■ **WHAT IS NEEDED**: Reproduce the source text of every one of the records below character for character, and leave the pictures out of your answer.

****

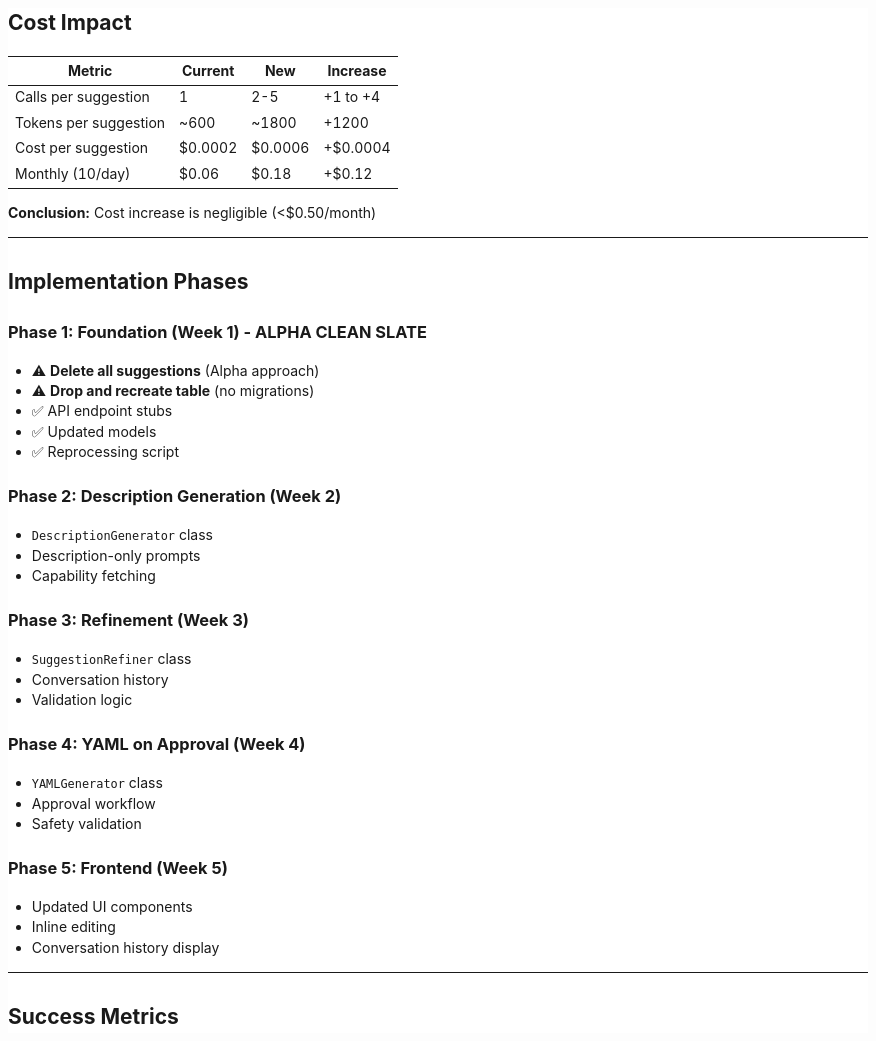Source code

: 
## Cost Impact

| Metric | Current | New | Increase |
|--------|---------|-----|----------|
| Calls per suggestion | 1 | 2-5 | +1 to +4 |
| Tokens per suggestion | ~600 | ~1800 | +1200 |
| Cost per suggestion | $0.0002 | $0.0006 | +$0.0004 |
| Monthly (10/day) | $0.06 | $0.18 | +$0.12 |

**Conclusion:** Cost increase is negligible (<$0.50/month)

---

## Implementation Phases

### **Phase 1: Foundation (Week 1)** - ALPHA CLEAN SLATE
- ⚠️ **Delete all suggestions** (Alpha approach)
- ⚠️ **Drop and recreate table** (no migrations)
- ✅ API endpoint stubs
- ✅ Updated models
- ✅ Reprocessing script

### **Phase 2: Description Generation (Week 2)**
- `DescriptionGenerator` class
- Description-only prompts
- Capability fetching

### **Phase 3: Refinement (Week 3)**
- `SuggestionRefiner` class
- Conversation history
- Validation logic

### **Phase 4: YAML on Approval (Week 4)**
- `YAMLGenerator` class
- Approval workflow
- Safety validation

### **Phase 5: Frontend (Week 5)**
- Updated UI components
- Inline editing
- Conversation history display

---

## Success Metrics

****

■ **EXPECTED OUTPUT**:
Source code

: 
## Cost Impact

| Metric | Current | New | Increase |
|--------|---------|-----|----------|
| Calls per suggestion | 1 | 2-5 | +1 to +4 |
| Tokens per suggestion | ~600 | ~1800 | +1200 |
| Cost per suggestion | $0.0002 | $0.0006 | +$0.0004 |
| Monthly (10/day) | $0.06 | $0.18 | +$0.12 |

**Conclusion:** Cost increase is negligible (<$0.50/month)

---

## Implementation Phases

### **Phase 1: Foundation (Week 1)** - ALPHA CLEAN SLATE
- ⚠️ **Delete all suggestions** (Alpha approach)
- ⚠️ **Drop and recreate table** (no migrations)
- ✅ API endpoint stubs
- ✅ Updated models
- ✅ Reprocessing script

### **Phase 2: Description Generation (Week 2)**
- `DescriptionGenerator` class
- Description-only prompts
- Capability fetching

### **Phase 3: Refinement (Week 3)**
- `SuggestionRefiner` class
- Conversation history
- Validation logic

### **Phase 4: YAML on Approval (Week 4)**
- `YAMLGenerator` class
- Approval workflow
- Safety validation

### **Phase 5: Frontend (Week 5)**
- Updated UI components
- Inline editing
- Conversation history display

---

## Success Metrics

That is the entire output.